悠里17歳
お姉ちゃんの姿が見えなくなると、聖郷はとうとう我慢ができなくなった。母を呼ぶ大きな声がロビーに響く。私は聖郷に目線を合わせて、彼の目をじっと見つめ、それから小さな体を抱き上げてしっかりと抱き締めた。
「きーちゃん大丈夫、大丈夫よ。お姉ちゃんいるからね――」
泣きじゃくる聖郷。声を出して両腕を駄々っ子になって振り回そうが、私はしっかりと抱き留めた。お腹が大きくなって息子を抱っこできないお姉ちゃんに代わり、私はその場を動かず彼の気が収まるまで抱き続けると決めた。私の思いは通じたのか、聖郷の暴れる両手はいつの間にか私の首に回していた。
「ほーら、きーちゃん。がんばった、偉かったよ……」
背中をトントンと叩きながら徐々にさすり続けると、聖郷の泣き声と動きはだんだん大人しくなり、ついには口から寝息が聞こえてきた。
「えらかったよ、それでこそお兄ちゃんだ」
お兄ちゃんになるための第一の試練。聖郷は母と別れることをちゃんと克服した。末っ子の私や一人っ子の篤信兄ちゃん、つまり彼の父にはできないことを彼はできた、それも堂々と。私は嬉しくなって彼の寝顔が見たくなり、うまいタイミングでママ先生が用意してくれたベビーカーに聖郷を乗せると、あまりのかわいさに私はそのほっぺに唇を当てた。
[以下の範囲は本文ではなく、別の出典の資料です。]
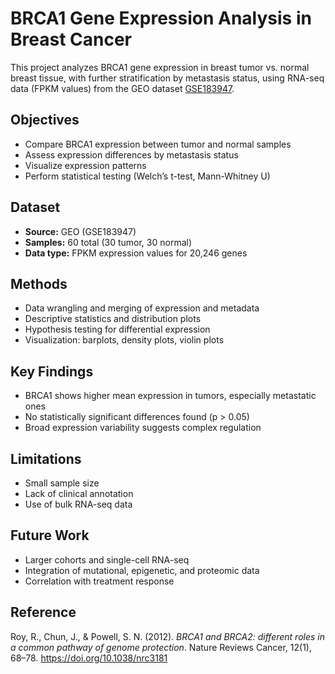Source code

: # BRCA1 Gene Expression Analysis in Breast Cancer

This project analyzes BRCA1 gene expression in breast tumor vs. normal breast tissue, with further stratification by metastasis status, using RNA-seq data (FPKM values) from the GEO dataset [GSE183947](https://www.ncbi.nlm.nih.gov/geo/query/acc.cgi?acc=GSE183947).

## Objectives

- Compare BRCA1 expression between tumor and normal samples
- Assess expression differences by metastasis status
- Visualize expression patterns
- Perform statistical testing (Welch’s t-test, Mann-Whitney U)

## Dataset

- **Source:** GEO (GSE183947)
- **Samples:** 60 total (30 tumor, 30 normal)
- **Data type:** FPKM expression values for 20,246 genes

## Methods

- Data wrangling and merging of expression and metadata
- Descriptive statistics and distribution plots
- Hypothesis testing for differential expression
- Visualization: barplots, density plots, violin plots

## Key Findings

- BRCA1 shows higher mean expression in tumors, especially metastatic ones
- No statistically significant differences found (p > 0.05)
- Broad expression variability suggests complex regulation

## Limitations

- Small sample size
- Lack of clinical annotation
- Use of bulk RNA-seq data

## Future Work

- Larger cohorts and single-cell RNA-seq
- Integration of mutational, epigenetic, and proteomic data
- Correlation with treatment response

## Reference

Roy, R., Chun, J., & Powell, S. N. (2012). *BRCA1 and BRCA2: different roles in a common pathway of genome protection*. Nature Reviews Cancer, 12(1), 68–78. https://doi.org/10.1038/nrc3181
「まあ、悠里ちゃん。ちゃんとお母さんできているわね」
目を丸くして私の顔を見るママ先生。そんなに誉められるとは思わなかった。
「えへへ、お姉ちゃんに『きーちゃん駄々こねたらこうしなさい』って教わったんです」
眼鏡の縁を掻きながら答えた。
「聞くは簡単、それでも出来るのはすごいわよ」ママ先生もベビーカーの前にしゃがみ、孫の頬を軽くつついた「よかったわね、あなたには良いお姉ちゃんがいて、じゃなかった。もう一人お母さんがいて、だったわね――」
安心した聖郷の寝顔を見て、私は反対側の頬にもう一度唇を当てた。
whether you do anything or not,
time just flows
「モタモタしてたら老いぼれる」
私はお兄ちゃんが私の年齢の頃に書いた歌詞を思い出した。新しいステージはもう始まっているのだ。文字通りモタモタしてられない。それが私を育ててくれた人たちへの、私なりの感謝の表現だ。
「行こう、ママ先生!」
「そうね、悠里ちゃん」
私とママ先生はゲートに背を向けて、聖郷の乗ったベビーカーを前に進めた――。
* * *
長いこと止められたままになっていた我が家の時計は再び動き出そうとしている。寂しくなんかない。家族の誰もが前を向いて進んでいる。私だけが感傷に浸って前に進むことを諦めてはいけない。だから思う。あの頃の悪夢を許せるような未来がある。きっとある、すぐにではなくても必ず来る。そして誰もがそれを望んでいる。それまでは弱音をはかずに何にでも当たっていこう。私は胸にぶら下げた革鍔を握り、母代わりとなった私は姉の子をだき抱えて神戸に帰るバスに乗り込んだ――。